Federal regulators said they are suspending use of a monoclonal antibody drug known as sotrovimab to treat high-risk Covid-19 patients in the United States because it was unlikely to be effective against the Omicron subvariant which is known as BA.2.
BA.2 is highly transmissible and is now dominant in the United States, four months after it was first discovered in the country. The Centers for Disease Control and Prevention estimated Tuesday that BA.2 was responsible for about 72 percent of new U.S. coronavirus cases in the week ending April 2.
In late March, federal health officials stopped shipping sotrovimab to eight states in the northeast and two territories — Puerto Rico and the U.S. Virgin Islands — where BA.2 had become dominant earlier than the rest of the country.
Doctors treating patients at risk can still use another monoclonal antibody, bebtelovimab, which is manufactured by Eli Lilly.
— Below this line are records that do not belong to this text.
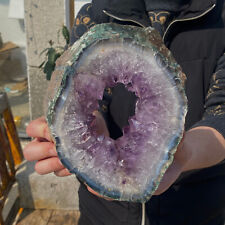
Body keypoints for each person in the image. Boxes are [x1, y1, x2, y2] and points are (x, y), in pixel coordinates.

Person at [24, 0, 225, 224]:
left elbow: (221, 112)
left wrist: (183, 155)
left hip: (195, 209)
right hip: (103, 214)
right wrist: (88, 126)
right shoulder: (95, 14)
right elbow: (87, 89)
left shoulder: (221, 17)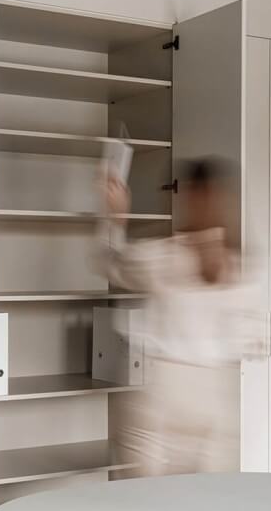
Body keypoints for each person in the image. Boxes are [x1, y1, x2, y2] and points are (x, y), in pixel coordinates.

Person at [99, 158, 261, 477]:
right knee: (206, 505)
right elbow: (254, 340)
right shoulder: (244, 269)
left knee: (142, 502)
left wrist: (115, 216)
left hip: (162, 394)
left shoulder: (164, 256)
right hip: (215, 395)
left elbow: (109, 263)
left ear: (186, 197)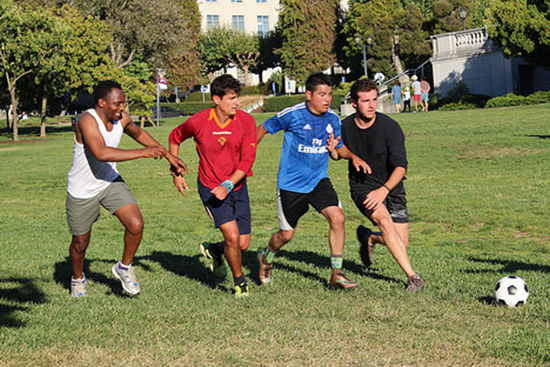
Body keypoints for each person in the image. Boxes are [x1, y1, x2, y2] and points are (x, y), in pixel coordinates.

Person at [66, 80, 186, 298]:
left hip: (109, 181)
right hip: (82, 189)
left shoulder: (121, 119)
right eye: (117, 104)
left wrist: (169, 155)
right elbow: (101, 153)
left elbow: (138, 134)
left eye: (123, 103)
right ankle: (77, 278)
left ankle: (124, 267)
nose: (122, 108)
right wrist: (143, 153)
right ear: (102, 103)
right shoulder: (86, 120)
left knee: (136, 224)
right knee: (80, 243)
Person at [256, 72, 370, 290]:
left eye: (329, 94)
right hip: (291, 185)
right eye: (322, 94)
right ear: (309, 94)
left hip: (319, 181)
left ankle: (336, 273)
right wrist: (246, 156)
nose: (327, 99)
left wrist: (352, 156)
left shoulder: (332, 119)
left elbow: (338, 147)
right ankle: (266, 257)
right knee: (286, 235)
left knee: (337, 218)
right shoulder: (293, 115)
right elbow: (263, 129)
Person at [168, 74, 257, 298]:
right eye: (232, 98)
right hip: (210, 187)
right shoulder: (198, 121)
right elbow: (174, 137)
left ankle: (215, 250)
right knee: (233, 237)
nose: (237, 103)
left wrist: (228, 184)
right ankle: (240, 284)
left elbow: (247, 162)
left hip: (237, 186)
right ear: (216, 99)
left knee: (242, 244)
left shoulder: (247, 122)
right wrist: (176, 172)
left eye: (237, 98)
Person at [340, 78, 424, 292]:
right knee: (386, 223)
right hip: (363, 187)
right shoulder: (346, 127)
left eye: (374, 99)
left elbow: (401, 168)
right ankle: (413, 278)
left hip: (391, 187)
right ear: (354, 103)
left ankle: (370, 237)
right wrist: (341, 152)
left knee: (400, 244)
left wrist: (384, 190)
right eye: (366, 100)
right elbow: (338, 152)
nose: (371, 105)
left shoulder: (390, 127)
There are also three antiviral treatments that have been shown to be potent against BA.2 in lab tests.
Sotrovimab was widely used in the winter during the wave of cases because it was the only authorized antibody treatment that worked against BA.1, the Omicron subvariant that was dominant at the time.
In January, federal officials restricted the use of two other antibody treatments, from Eli Lilly and Regeneron, which were widely used during the Delta wave last year because they were not potent against BA.1. They are also not expected to work against BA.2.
Sotrovimab’s manufacturers GlaxoSmithKline and Vir Biotechnology said in March that they had determined in lab tests that the drug’s allowable dosage was not sufficiently potent against BA.2, consistent with previous findings from independent researchers. The companies said they were preparing to submit data to regulatory authorities to seek approval for a higher dose that they hope will work against BA.2.
Rebecca Robbins reporting contributed.